北海道ワイン株式会社(本社:北海道小樽市、代表取締役社長 嶌村公宏 以下、当社)は、森永製菓株式会社(東京都港区)が開発・販売するチョコレート菓子「小枝」の新商品に、当社と日油株式会社(東京都渋谷区)が共同開発した「北海道白ぶどう果皮パウダー」が採用されたことをお知らせいたします。
当社では、国産ぶどう100%のワインづくりの過程で生まれる果皮を廃棄することなく、可能な限り資源として活用すべく独自の技術により粉末化し、食品素材としての用途開発を進めてまいりました。この素材は、日油株式会社との共同開発品であり、現在、同社を通じて食品業界各社へ展開が始まったところです。今回、森永製菓のロングセラー商品「小枝」の新商品に採用される運びとなりました。採用されたのは、北海道産ぶどうの果皮をパウダー化した素材で、北海道産ナイヤガラ種を100%使用しています。
ぶどうの個性をやさしく忍ばせたおいしさに、北海道のワインづくりで生まれたサステイナブルな物語がそっと加わった新商品です。
誰もが知るロングセラー商品に、当社の素材をご採用いただけたことは、私たちにとって大変光栄であり、新規事業としての取り組みの成果が形となったものと受け止めております。
北海道の大地で育まれたぶどうが、新たなかたちで生活者の皆さまの日常に寄り添う存在となるよう、今後も地域資源の価値向上と持続可能なものづくりに取り組んでまいります。
ナイヤガラぶどう果皮のパウダー化 開発ストーリー
―北海道白ぶどう果皮パウダー。 原料は北海道産白ぶどう、ナイヤガラ種100%―ナイヤガラは、北海道では生食用として親しまれてきた品種で、甘ずっぱい香りと風味が特徴です。また、秋の訪れを告げる存在として、季節の味わいとして深く根付いてきました。
当社では、このナイヤガラを用いてワインを醸造しており、その際に生じる副産物――果皮残渣に含まれる成分に着目し、研究を重ねてまいりました。
素材の状態を適切に見極め、各工程を丁寧に管理することで、北海道産ナイヤガラ種100%の果皮を用いたパウダー化を実現しました。
なお、果皮パウダー化に先立つ工程である果皮と種子を分ける技術は、当社と地方独立行政法人北海道立総合研究機構による共同発明として特許を取得しており、副産物を有効に活用する先進的な取り組みとして期待されています。

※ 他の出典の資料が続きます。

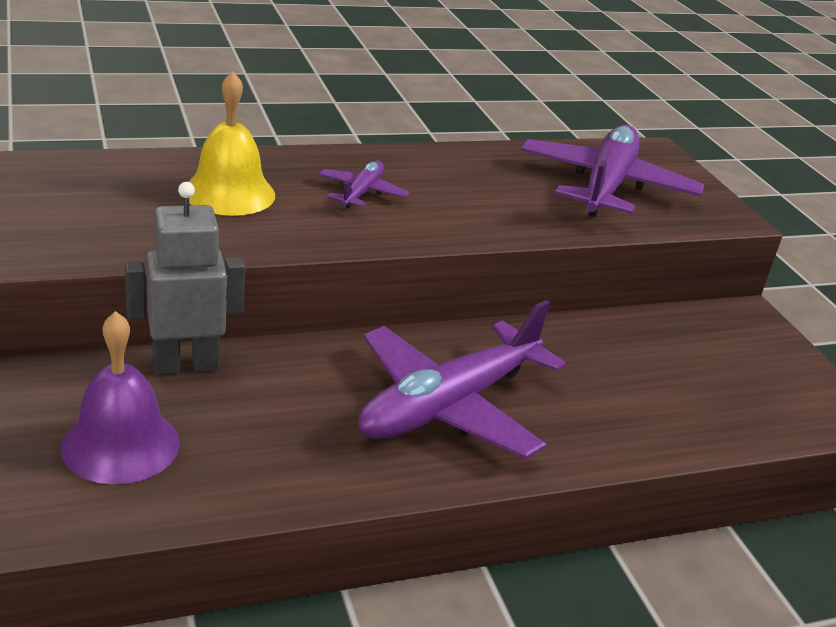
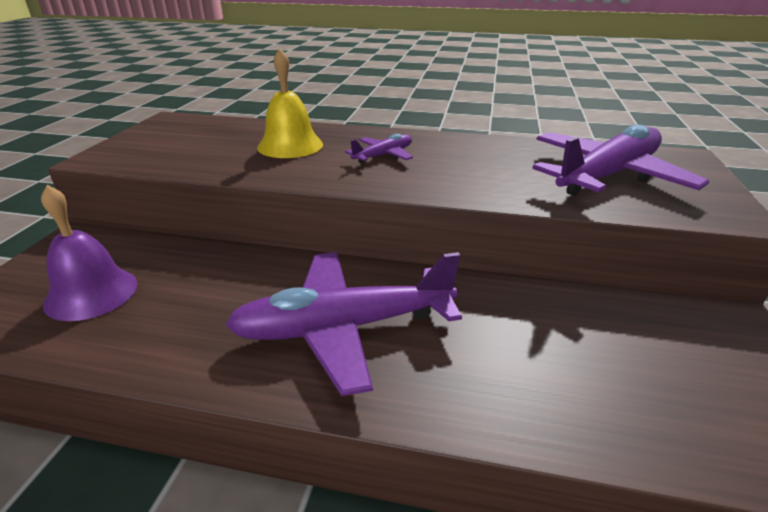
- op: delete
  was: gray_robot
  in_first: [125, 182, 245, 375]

北海道白ぶどう果皮パウダーの原料となる「ナイヤガラ種」(撮影地:北海道余市町 北海道ワイン契約栽培農場)

パウダー化前のぶどう乾燥残渣(果皮)。果皮と種子を分ける技術は、特許を取得しています。

パウダー化後。原料乾燥から粉末化に至るまで、本社工場で自社管理のもと一貫して実施しています。